I visited an old African American woman during one of my hospital rotations in seminary . . .she’d been a holiness preacher for fifty years, for half a century she’d labored in the vineyards of the Lord, and now here she was, the victim of a stroke, on the fifth floor of Grady Memorial Hospital in Atlanta.  She talked about her life, her alcoholic children and cheating husband, and her church which, despite her being a preacher and all, wouldn’t let her divorce the guy because they were agin’ it.  Her life was full of great heartache and acute joy, and she represents as well as anybody what we celebrate this day . . . her greatest joy was a trip to the Holy Land she’d scrimped and saved over the years, and she told me about the time she visited Jesus’ tomb, and her voice was urgent, immediate, as if she were reliving the experience  “I walked up to that tomb,” she said, “and I stuck my hand all the way in – it wasn’t very big – and there was a sign on it said ‘He is not here,’ and you know what?”  I said “What?” And her eyes got big and she whispered “He wasn’t!”

He wasn’t there.  Not for Mary and Mary and Salome, and not for that sainted old holiness preacher in Grady Hospital.  And despite all the talk you hear, about being with us in Spirit, about how we are his body and he the head, he isn’t here for us, either.  Not in bodily form, anyway.  And we’re such a materialist culture, that it’s hard for us to believe in something we can’t see right in front of us, something we can’t reach out and touch, like Thomas the Twin in the upper room.  Oh, it’s a lot easier to believe in, to trust  a God we can’t see, that we’re not supposed to see.  That God is the eternal creator, and we have no problem believing in him, because we know just where he is, and it certainly isn’t here.  But he’s not supposed to be, is he?

I’m not talking about intellectual belief, the classic intellectual assent to a set of propositions.  I’m talking in the full, ancient-Greek meaning of the term, which includes a large dollop of trust along with it.  Many of us, and I include myself here, have trouble trusting what we can’t see, and though we’ve been told he is risen, and is here with us as he promised, he can’t walk up to us, shake our hand, and tell us what he wants us to do.  And so we—many of us, not all of us—believe it cause the Bible told us so, but continue on trying to do it all ourselves, to save ourselves and our church, instead of trusting that he is still with us, that the Spirit is still with us, and will guide us.

That is why most discernment strategies, including the ten-week class of last Spring,  start with an inward journey, a spiritual dive into ourselves, a journey with which  many of us brainy Presbyterian types are uncomfortable.  I think we are looking for Christ in all the wrong places, because, as I said a few weeks ago, even if we don’t know where on the outside, we can be sure that he is inside us, in our psyches, in our beings, in our hearts.
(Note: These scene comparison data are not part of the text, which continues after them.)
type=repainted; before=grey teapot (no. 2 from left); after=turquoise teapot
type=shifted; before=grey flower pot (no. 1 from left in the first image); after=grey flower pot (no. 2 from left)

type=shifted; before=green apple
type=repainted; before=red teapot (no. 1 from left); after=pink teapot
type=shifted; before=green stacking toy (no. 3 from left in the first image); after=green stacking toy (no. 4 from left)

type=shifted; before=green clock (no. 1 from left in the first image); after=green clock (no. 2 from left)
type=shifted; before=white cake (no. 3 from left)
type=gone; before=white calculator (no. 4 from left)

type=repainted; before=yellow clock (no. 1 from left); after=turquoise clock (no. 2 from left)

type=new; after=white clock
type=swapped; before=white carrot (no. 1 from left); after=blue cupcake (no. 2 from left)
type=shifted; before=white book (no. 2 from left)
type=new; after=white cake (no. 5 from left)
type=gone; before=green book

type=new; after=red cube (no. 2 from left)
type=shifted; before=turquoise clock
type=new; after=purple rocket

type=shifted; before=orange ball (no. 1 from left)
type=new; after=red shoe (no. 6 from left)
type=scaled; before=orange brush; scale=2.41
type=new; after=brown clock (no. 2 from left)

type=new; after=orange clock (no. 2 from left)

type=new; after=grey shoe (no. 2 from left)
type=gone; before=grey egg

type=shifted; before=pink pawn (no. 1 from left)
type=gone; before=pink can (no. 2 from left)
Well.  The young man at the tomb was going on about about Jesus going on before them, and how they were supposed to go and tell the disciples—and Peter, God was apparently still ticked off about that whole denying three times thing—they were supposed to go tell them about all of this, but they didn’t, they ran off without telling anybody, in terror and amazement.  In fact, I wonder if they heard anything after the “he is not here” part.  I probably wouldn’t have . . . How could they wrap their minds around the wonder, the impossibility of it all?  The women ran off, seeing only that he isn’t there, and after they’d seen him laid there with their own eyes, it was enough to shake them to their bones.

 Sisters and brothers, Jesus wasn’t there in the tomb with the three women and the young man, and he still wasn’t there when the holiness preacher stuck her hand in.  But I know where he is, and you do too.  Even if we can’t see him or touch him or reach out to him, we know he is here, all we have to do is look in the right place.  Happy Easter!  Amen.